Daarna komt een onaangenamere verrassing: we (de auto?) mogen maar 15 dagen in het land blijven. Elke dag dat we er langer zijn, moeten we 3% per maand betalen van de ‘customs value’ van de auto. Terwijl op ons visum staat dat het 45 dagen geldig is.
Bij het visumbureau hebben ze daar niks over gezegd. We laten het even zakken.
Als we Tadjikistan inrijden, gebeurt wat we al hadden verwacht; de Poolse vrouw wil een lift. Hoe onaardig het ook kan klinken, we hebben er totaal geen zin in. We willen volledig vrij zijn om ons eigen gang te gaan en ook niet verplicht socializen. We hebben de indruk dat ze het begrijpt.
Zodra we de grens over zijn, vliegen de scharrelaars ons om de oren. Wat zijn het toch een mooie vogels en wat hebben we er op veel reizen van genoten.
Op de kaart staat een Unesco Werelderfgoedlijst-tekentje bij de plaats Sarazm. We zijn benieuwd en nemen de afslag. In de Bradt noemen ze de opgravingen ‘imposante ruïnes’. Nou…als je al wat meer archeologische sites hebt bezocht, valt de aanblik flink tegen. Het zijn een stuk of vijf, zes verschillende locaties met alleen maar van die blootgelegde muren, die niet boven de begane grond uitsteken.
Wat wel leuk, zeg maar aandoenlijk is, is het piepkleine museum waar binnen en buiten overblijfselen van opgegraven werktuigen en gebruiksvoorwerpen staan uitgestald. Ooit is er een skelet gevonden van een vrouw in glitterkleding en die wordt nu de prinses van Sarazm genoemd.
Het geheel is ontdekt door de Rus Isakov.
Ineens duikt er een aardige, franssprekende man op, die heeft meegewerkt aan de opgravingen en daarbij heeft samengewerkt met veel buitenlandse archeologen. Misschien is hij zelf ook archeoloog? In verband daarmee is hij twee keer in Frankrijk geweest, vertelt hij en wijst ons foto’s aan waarop hij, veel jonger, te zien is tijdens het werk.
En de weg blijft steeds goed! Geen kuilen, niks. Wel heel veel 40 rijden want de ene bebouwde kom is nog niet klaar of de andere begint. Toevallig reed ik net precies 40 toen een verdekt opgestelde agent zijn oranje staf hief om mij aan de kant te zetten. Een snelle blik op zijn snelheidsmeter leerde hem echter dat dat zinloos was en we konden doorrijden.
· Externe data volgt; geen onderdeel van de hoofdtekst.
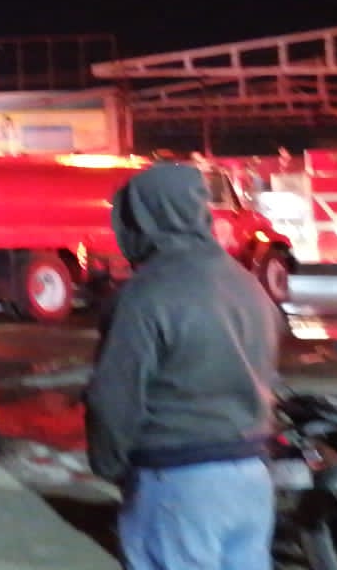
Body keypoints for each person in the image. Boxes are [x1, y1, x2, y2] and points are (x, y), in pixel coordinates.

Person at [84, 162, 281, 570]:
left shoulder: (145, 293)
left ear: (143, 219)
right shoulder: (246, 284)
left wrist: (111, 465)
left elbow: (114, 396)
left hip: (178, 481)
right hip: (252, 476)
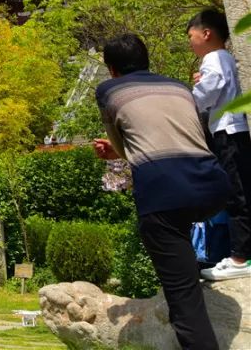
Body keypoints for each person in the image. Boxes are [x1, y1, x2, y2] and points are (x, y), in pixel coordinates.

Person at [93, 33, 231, 350]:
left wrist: (115, 152)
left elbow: (123, 143)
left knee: (183, 297)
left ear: (111, 69)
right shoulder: (179, 88)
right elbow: (183, 136)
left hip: (164, 193)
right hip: (214, 184)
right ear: (147, 61)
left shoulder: (109, 90)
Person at [187, 9, 251, 281]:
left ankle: (240, 257)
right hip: (234, 129)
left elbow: (207, 93)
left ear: (206, 34)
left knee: (238, 194)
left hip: (228, 131)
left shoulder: (212, 58)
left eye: (191, 36)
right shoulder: (224, 59)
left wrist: (191, 97)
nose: (190, 42)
We worden tot nu toe zo weinig aangehouden, dat ik me ook wel eens afvraag of het te maken heeft met de navigator die op de voorruit zit. Misschien weten ze dat die ook snelheid meet.
Om te overnachten, vinden we een mooie plaats in het land. Buiten een dorp met uitzicht op bergen, waar nóg hogere besneeuwde toppen hun kop bovenuit steken. Het is prachtig weer, niet te heet, misschien omdat we op zo’n 1500 meter zitten. Er zijn nogal wat ezels in de buurt, maar die worden zo te zien voor de nacht opgehaald en mee naar huis genomen.
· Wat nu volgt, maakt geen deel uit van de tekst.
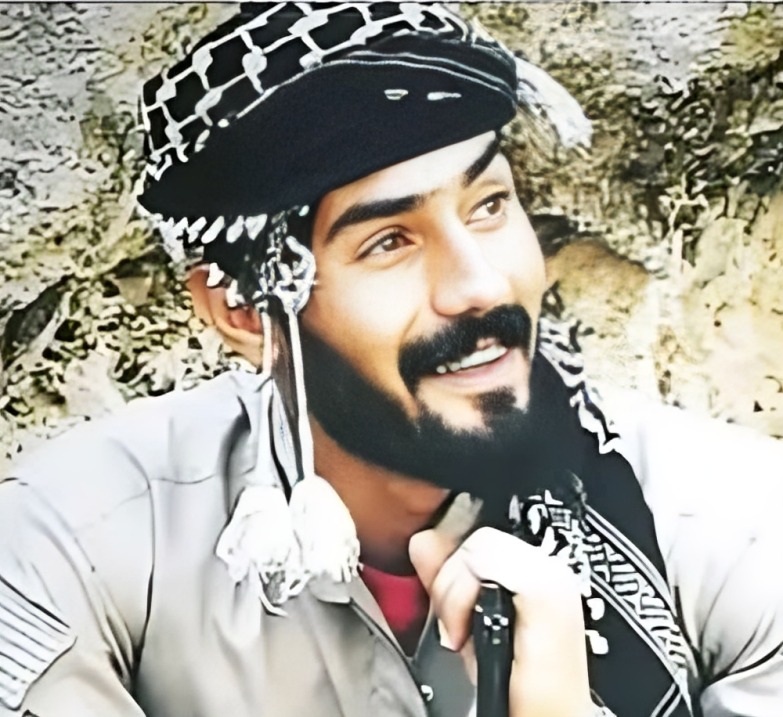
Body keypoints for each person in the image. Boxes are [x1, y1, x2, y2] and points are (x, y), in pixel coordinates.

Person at [1, 4, 781, 717]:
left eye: (488, 205)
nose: (480, 285)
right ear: (243, 311)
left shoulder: (737, 528)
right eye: (388, 242)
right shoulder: (76, 543)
Na een tijdje rust wordt het drukker; aardig wat mensen hebben het idee opgevat om vanavond eens langs dit onooglijke wegje te wandelen. Het zal wel. Een eind verderop wonen drie meisjes in de leeftijd 2 tot 8 die ook langskomen lopen. We willen hen een klein kadootje geven en daarom wenken we. Geen enkele kans. De oudste doet afwijzend, bijna angstig en trekt de andere twee met zich mee. Vanaf een afstand zien we dat ze het hele verhaal in geuren en kleuren vertelt aan o.a. haar vader.
Daarna hebben we nog een man in een auto die stopt en waar ik misschien iets te vriendelijk tegen ben? Hoe dan ook, hij komt terug met een vriend in z’n auto. Wij zagen ze aankomen en deden vlug de deur dicht. Besluiteloos staan ze een tijd naast onze bus op het wegje en rijden dan gelukkig door.
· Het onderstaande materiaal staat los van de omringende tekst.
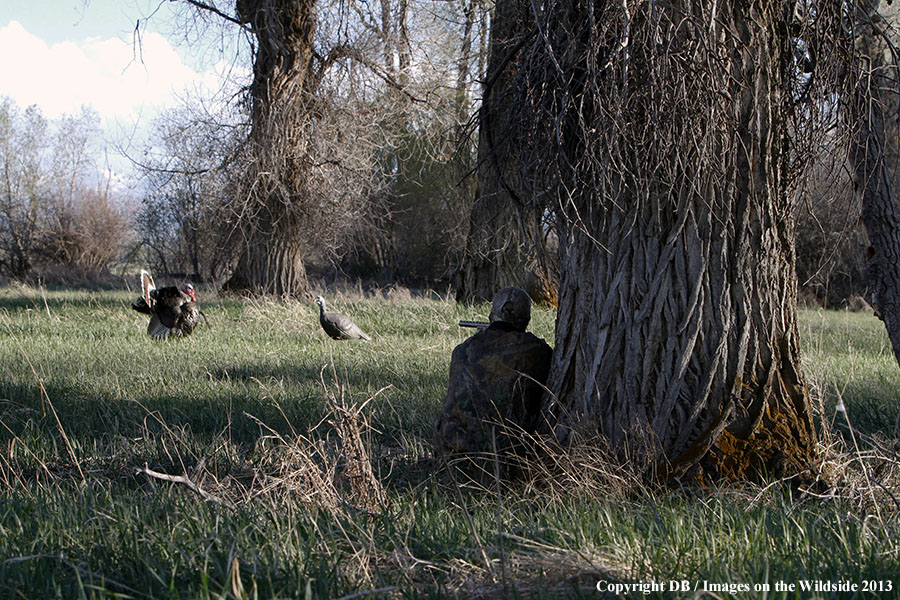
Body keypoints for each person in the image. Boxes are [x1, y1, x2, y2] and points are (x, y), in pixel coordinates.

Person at [435, 286, 553, 460]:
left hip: (453, 453)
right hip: (506, 456)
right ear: (526, 320)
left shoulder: (462, 350)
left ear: (491, 315)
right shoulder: (537, 351)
En als het echt donker is, wordt er door een man op de deur geklopt. Gerda zegt dat hij een kado bij zich heeft en denkt dat het misschien de vader van die meisjes is. We hebben geen idee en geen zin om de auto open te doen. Hij had ook kunnen komen toen het nog licht was.
Bij de Oezbeekse grensovergang vandaag, hebben ze niet gevraagd naar onze zo zorgvuldig bewaarde registratiebewijzen.